To do: When writing out the listing below, reproduce every word exactly and skip the pictures.
BEGIN Supplied data
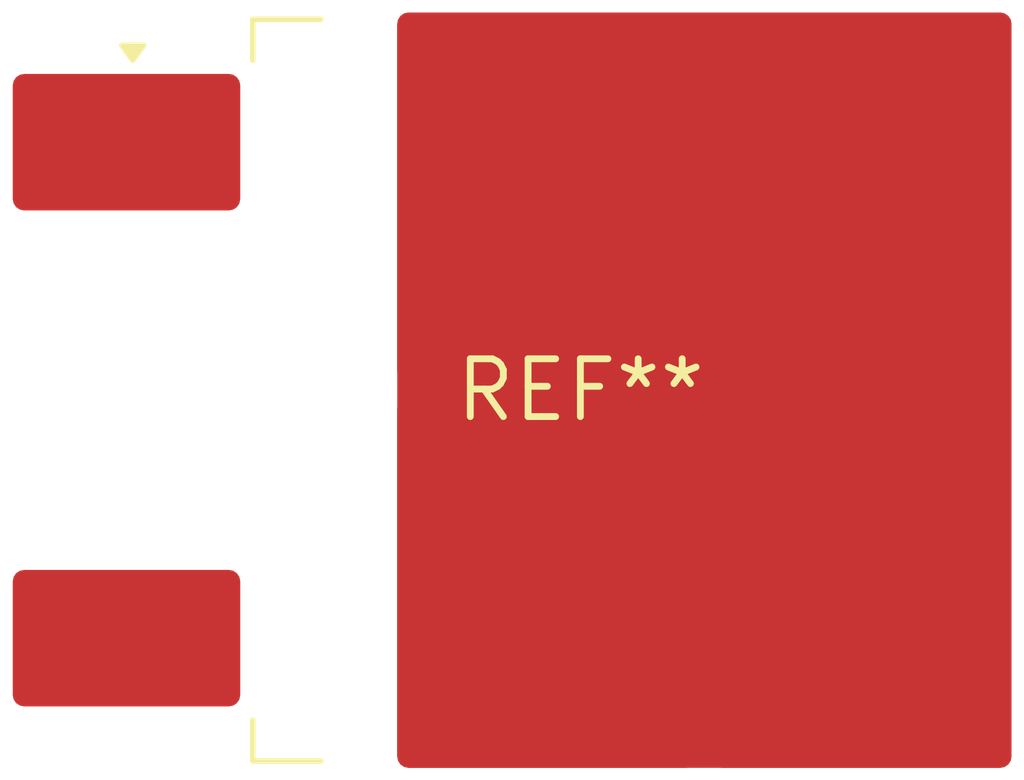
<source format=kicad_pcb>
(kicad_pcb (version 20240108) (generator pcbnew)

  (general
    (thickness 1.6)
  )

  (paper "A4")
  (layers
    (0 "F.Cu" signal)
    (31 "B.Cu" signal)
    (32 "B.Adhes" user "B.Adhesive")
    (33 "F.Adhes" user "F.Adhesive")
    (34 "B.Paste" user)
    (35 "F.Paste" user)
    (36 "B.SilkS" user "B.Silkscreen")
    (37 "F.SilkS" user "F.Silkscreen")
    (38 "B.Mask" user)
    (39 "F.Mask" user)
    (40 "Dwgs.User" user "User.Drawings")
    (41 "Cmts.User" user "User.Comments")
    (42 "Eco1.User" user "User.Eco1")
    (43 "Eco2.User" user "User.Eco2")
    (44 "Edge.Cuts" user)
    (45 "Margin" user)
    (46 "B.CrtYd" user "B.Courtyard")
    (47 "F.CrtYd" user "F.Courtyard")
    (48 "B.Fab" user)
    (49 "F.Fab" user)
    (50 "User.1" user)
    (51 "User.2" user)
    (52 "User.3" user)
    (53 "User.4" user)
    (54 "User.5" user)
    (55 "User.6" user)
    (56 "User.7" user)
    (57 "User.8" user)
    (58 "User.9" user)
  )

  (setup
    (pad_to_mask_clearance 0)
    (pcbplotparams
      (layerselection 0x00010fc_ffffffff)
      (plot_on_all_layers_selection 0x0000000_00000000)
      (disableapertmacros false)
      (usegerberextensions false)
      (usegerberattributes false)
      (usegerberadvancedattributes false)
      (creategerberjobfile false)
      (dashed_line_dash_ratio 12.000000)
      (dashed_line_gap_ratio 3.000000)
      (svgprecision 4)
      (plotframeref false)
      (viasonmask false)
      (mode 1)
      (useauxorigin false)
      (hpglpennumber 1)
      (hpglpenspeed 20)
      (hpglpendiameter 15.000000)
      (dxfpolygonmode false)
      (dxfimperialunits false)
      (dxfusepcbnewfont false)
      (psnegative false)
      (psa4output false)
      (plotreference false)
      (plotvalue false)
      (plotinvisibletext false)
      (sketchpadsonfab false)
      (subtractmaskfromsilk false)
      (outputformat 1)
      (mirror false)
      (drillshape 1)
      (scaleselection 1)
      (outputdirectory "")
    )
  )

  (net 0 "")

  (footprint "TO-268-2" (layer "F.Cu") (at 0 0))

)

</source>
END Supplied data
Reply to the exercise:
<source format=kicad_pcb>
(kicad_pcb (version 20240108) (generator pcbnew)

  (general
    (thickness 1.6)
  )

  (paper "A4")
  (layers
    (0 "F.Cu" signal)
    (31 "B.Cu" signal)
    (32 "B.Adhes" user "B.Adhesive")
    (33 "F.Adhes" user "F.Adhesive")
    (34 "B.Paste" user)
    (35 "F.Paste" user)
    (36 "B.SilkS" user "B.Silkscreen")
    (37 "F.SilkS" user "F.Silkscreen")
    (38 "B.Mask" user)
    (39 "F.Mask" user)
    (40 "Dwgs.User" user "User.Drawings")
    (41 "Cmts.User" user "User.Comments")
    (42 "Eco1.User" user "User.Eco1")
    (43 "Eco2.User" user "User.Eco2")
    (44 "Edge.Cuts" user)
    (45 "Margin" user)
    (46 "B.CrtYd" user "B.Courtyard")
    (47 "F.CrtYd" user "F.Courtyard")
    (48 "B.Fab" user)
    (49 "F.Fab" user)
    (50 "User.1" user)
    (51 "User.2" user)
    (52 "User.3" user)
    (53 "User.4" user)
    (54 "User.5" user)
    (55 "User.6" user)
    (56 "User.7" user)
    (57 "User.8" user)
    (58 "User.9" user)
  )

  (setup
    (pad_to_mask_clearance 0)
    (pcbplotparams
      (layerselection 0x00010fc_ffffffff)
      (plot_on_all_layers_selection 0x0000000_00000000)
      (disableapertmacros false)
      (usegerberextensions false)
      (usegerberattributes false)
      (usegerberadvancedattributes false)
      (creategerberjobfile false)
      (dashed_line_dash_ratio 12.000000)
      (dashed_line_gap_ratio 3.000000)
      (svgprecision 4)
      (plotframeref false)
      (viasonmask false)
      (mode 1)
      (useauxorigin false)
      (hpglpennumber 1)
      (hpglpenspeed 20)
      (hpglpendiameter 15.000000)
      (dxfpolygonmode false)
      (dxfimperialunits false)
      (dxfusepcbnewfont false)
      (psnegative false)
      (psa4output false)
      (plotreference false)
      (plotvalue false)
      (plotinvisibletext false)
      (sketchpadsonfab false)
      (subtractmaskfromsilk false)
      (outputformat 1)
      (mirror false)
      (drillshape 1)
      (scaleselection 1)
      (outputdirectory "")
    )
  )

  (net 0 "")

  (footprint "TO-268-2" (layer "F.Cu") (at 0 0))

)

</source>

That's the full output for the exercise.